The hospital sector in India is now on a growth path and is expected to continue the scene in the coming year. The hospital sector, which posted the best growth in revenues and earnings before interest, tax, depreciation, and amortization (EBITDA) in the second quarter of FY20 since the first quarter of FY17, is likely to report a 10-12 percent growth in revenues in short-to-medium term during the new year, said credit rating and industry analysis firm ICRA.
"We believe the performance of healthcare companies will improve further going forward, however concerns on any incremental regulation having a temporary impact remain. Structurally, in the long term, underlying fundamentals such as the significant shortage of beds in the country, and the increase in the disease burden and an aging demographic profile continue to favor the sector," said Kapil Banga, Assistant Vice President, ICRA.
The brokerage, which studied the revenues of the top six listed hospitals for the second quarter of FY20, said the aggregate revenues of these companies grew 14 percent on a year-on-year (Y-o-Y) basis to Rs 4,807 crore from Rs 4,206 crore a year ago in the same quarter.
The earnings before interest, tax, depreciation, and amortization (EBITDA) grew by 38 percent to Rs 757 crore from Rs 547 crore. The EBITDA margin improved substantially from 13 percent to 15.7 percent during the same period, on account of better revenues and the positive impact of implementation of IndAS 116 (the new lease accounting standard in which lessees are allowed to recognize a lease liability reflecting future lease payments), besides better occupancy and average revenue per occupied bed (ARPOB).
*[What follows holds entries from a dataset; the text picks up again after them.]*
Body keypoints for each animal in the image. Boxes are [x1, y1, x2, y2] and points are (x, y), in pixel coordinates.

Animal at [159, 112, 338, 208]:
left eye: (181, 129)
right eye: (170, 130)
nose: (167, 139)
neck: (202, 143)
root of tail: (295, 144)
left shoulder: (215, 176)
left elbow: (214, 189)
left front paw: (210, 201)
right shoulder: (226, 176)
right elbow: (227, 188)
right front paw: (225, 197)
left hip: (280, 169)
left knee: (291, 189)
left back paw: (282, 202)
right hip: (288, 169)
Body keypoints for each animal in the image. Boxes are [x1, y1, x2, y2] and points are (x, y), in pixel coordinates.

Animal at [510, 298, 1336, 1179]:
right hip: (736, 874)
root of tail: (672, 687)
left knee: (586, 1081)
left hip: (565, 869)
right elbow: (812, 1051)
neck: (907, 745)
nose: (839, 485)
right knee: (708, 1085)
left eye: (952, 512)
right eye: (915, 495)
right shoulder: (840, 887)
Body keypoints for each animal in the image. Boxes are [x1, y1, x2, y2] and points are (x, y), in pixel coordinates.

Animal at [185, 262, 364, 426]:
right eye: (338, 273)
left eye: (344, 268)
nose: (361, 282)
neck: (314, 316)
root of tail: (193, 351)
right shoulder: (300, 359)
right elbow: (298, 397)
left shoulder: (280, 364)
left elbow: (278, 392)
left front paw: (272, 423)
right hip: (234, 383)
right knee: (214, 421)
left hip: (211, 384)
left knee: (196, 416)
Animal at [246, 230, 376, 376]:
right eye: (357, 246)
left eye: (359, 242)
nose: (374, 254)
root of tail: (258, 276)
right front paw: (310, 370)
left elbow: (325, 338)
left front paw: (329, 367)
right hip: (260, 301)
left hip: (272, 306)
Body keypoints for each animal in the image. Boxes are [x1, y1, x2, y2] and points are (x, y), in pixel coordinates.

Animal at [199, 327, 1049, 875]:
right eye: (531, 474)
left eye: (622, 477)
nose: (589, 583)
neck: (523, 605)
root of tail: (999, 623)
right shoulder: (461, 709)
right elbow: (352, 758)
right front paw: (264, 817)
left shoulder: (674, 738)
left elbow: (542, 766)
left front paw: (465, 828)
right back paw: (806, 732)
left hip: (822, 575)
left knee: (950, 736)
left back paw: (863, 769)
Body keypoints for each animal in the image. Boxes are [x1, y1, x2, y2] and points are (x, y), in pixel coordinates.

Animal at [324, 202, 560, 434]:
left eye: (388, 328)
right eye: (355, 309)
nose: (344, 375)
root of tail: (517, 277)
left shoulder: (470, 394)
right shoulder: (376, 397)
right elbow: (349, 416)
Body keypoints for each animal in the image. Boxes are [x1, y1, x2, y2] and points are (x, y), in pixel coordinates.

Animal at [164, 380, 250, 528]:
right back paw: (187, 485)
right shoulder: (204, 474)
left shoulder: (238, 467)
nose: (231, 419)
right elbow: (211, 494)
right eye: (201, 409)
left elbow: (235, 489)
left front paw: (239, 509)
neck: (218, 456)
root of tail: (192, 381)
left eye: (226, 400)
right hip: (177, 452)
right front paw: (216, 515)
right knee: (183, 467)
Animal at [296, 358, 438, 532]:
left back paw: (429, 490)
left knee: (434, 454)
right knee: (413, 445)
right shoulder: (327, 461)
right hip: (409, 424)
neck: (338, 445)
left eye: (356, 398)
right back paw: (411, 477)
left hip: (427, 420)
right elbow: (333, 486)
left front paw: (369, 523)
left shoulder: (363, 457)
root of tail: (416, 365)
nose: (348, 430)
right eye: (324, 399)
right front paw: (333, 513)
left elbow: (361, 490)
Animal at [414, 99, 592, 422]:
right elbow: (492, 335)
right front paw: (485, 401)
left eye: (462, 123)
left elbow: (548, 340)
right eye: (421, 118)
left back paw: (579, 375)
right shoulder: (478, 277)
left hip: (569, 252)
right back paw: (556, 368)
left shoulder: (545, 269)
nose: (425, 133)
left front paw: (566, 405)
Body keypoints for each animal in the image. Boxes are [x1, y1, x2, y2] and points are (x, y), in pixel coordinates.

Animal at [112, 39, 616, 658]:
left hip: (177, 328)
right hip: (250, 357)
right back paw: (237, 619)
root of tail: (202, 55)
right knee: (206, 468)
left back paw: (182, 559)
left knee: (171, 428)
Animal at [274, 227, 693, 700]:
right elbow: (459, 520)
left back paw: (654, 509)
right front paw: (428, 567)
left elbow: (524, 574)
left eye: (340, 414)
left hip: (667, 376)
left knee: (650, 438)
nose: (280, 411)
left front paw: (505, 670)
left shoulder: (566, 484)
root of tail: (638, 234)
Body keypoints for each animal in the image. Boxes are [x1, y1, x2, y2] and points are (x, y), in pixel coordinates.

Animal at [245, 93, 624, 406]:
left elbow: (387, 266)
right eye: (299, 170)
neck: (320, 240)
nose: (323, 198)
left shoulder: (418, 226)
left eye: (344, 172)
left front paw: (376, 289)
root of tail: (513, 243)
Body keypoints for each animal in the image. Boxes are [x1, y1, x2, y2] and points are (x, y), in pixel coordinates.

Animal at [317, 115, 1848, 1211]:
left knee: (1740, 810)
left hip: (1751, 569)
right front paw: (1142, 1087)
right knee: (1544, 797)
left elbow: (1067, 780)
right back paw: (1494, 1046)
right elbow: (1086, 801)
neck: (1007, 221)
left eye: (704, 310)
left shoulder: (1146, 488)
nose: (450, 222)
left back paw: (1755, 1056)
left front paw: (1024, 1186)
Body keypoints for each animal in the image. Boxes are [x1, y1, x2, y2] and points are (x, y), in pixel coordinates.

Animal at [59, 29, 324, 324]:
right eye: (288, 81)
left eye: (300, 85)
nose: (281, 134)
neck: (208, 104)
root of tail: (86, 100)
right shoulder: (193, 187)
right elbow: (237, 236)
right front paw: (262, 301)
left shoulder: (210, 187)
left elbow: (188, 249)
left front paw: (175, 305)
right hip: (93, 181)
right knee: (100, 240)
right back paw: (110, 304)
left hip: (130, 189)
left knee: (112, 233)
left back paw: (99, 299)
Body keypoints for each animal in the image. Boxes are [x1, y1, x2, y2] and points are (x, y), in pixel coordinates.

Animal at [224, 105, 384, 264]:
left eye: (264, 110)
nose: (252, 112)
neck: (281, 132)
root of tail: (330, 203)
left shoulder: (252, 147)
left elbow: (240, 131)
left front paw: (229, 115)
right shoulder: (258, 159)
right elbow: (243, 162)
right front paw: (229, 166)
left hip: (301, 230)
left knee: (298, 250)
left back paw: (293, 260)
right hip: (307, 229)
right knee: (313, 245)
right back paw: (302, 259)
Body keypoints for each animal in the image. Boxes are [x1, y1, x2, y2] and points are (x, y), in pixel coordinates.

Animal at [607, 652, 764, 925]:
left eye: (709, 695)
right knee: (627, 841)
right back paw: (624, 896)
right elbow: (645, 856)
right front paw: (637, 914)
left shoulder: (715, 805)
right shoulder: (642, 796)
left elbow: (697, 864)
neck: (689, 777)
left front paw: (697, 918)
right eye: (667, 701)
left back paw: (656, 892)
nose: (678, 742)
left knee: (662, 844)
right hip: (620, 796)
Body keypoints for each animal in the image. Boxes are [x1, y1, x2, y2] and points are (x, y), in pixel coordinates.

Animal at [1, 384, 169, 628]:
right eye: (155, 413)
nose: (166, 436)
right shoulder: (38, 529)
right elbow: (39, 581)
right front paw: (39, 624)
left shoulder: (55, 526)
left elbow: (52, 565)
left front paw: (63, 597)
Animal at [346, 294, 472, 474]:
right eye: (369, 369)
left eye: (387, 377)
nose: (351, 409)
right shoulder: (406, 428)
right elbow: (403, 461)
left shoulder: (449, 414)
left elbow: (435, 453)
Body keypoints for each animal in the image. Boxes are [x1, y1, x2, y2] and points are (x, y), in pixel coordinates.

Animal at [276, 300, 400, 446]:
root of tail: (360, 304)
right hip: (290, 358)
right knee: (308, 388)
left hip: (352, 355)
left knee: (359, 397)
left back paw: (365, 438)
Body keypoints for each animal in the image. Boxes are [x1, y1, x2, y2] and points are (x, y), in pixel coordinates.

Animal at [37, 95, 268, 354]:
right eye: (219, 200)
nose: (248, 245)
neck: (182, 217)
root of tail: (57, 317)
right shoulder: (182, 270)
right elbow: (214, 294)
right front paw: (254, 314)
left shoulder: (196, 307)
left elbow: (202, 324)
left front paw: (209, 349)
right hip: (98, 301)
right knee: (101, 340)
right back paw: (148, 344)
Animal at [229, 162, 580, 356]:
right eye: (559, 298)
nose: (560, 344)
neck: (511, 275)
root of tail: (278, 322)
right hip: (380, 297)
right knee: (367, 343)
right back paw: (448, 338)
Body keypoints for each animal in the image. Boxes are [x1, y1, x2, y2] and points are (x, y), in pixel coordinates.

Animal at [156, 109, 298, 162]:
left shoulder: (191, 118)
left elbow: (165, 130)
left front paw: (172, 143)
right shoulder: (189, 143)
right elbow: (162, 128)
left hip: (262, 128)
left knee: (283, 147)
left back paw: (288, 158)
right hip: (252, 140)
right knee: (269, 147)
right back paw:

While the aggregate number of operational beds increased by a modest 2 percent to 24,669 as on September 30, 2019, from 24,187 beds as on September 30, 2018. The occupancy of the sample set (Apollo Hospitals, Fortis Healthcare, Narayana Hrudalaya, Healthcare Global Enterprises, Max India and Shalby) improved from 61.7 percent in Q2 of FY2019 to 62.7 percent in Q2FY2020, reflecting better asset utilization. The ARPOB of the sample set grew by a healthy 8 percent in Q2FY20 on a Y-o-Y basis, compared to the six-year compounded annual growth rate (CAGR) of 6 percent.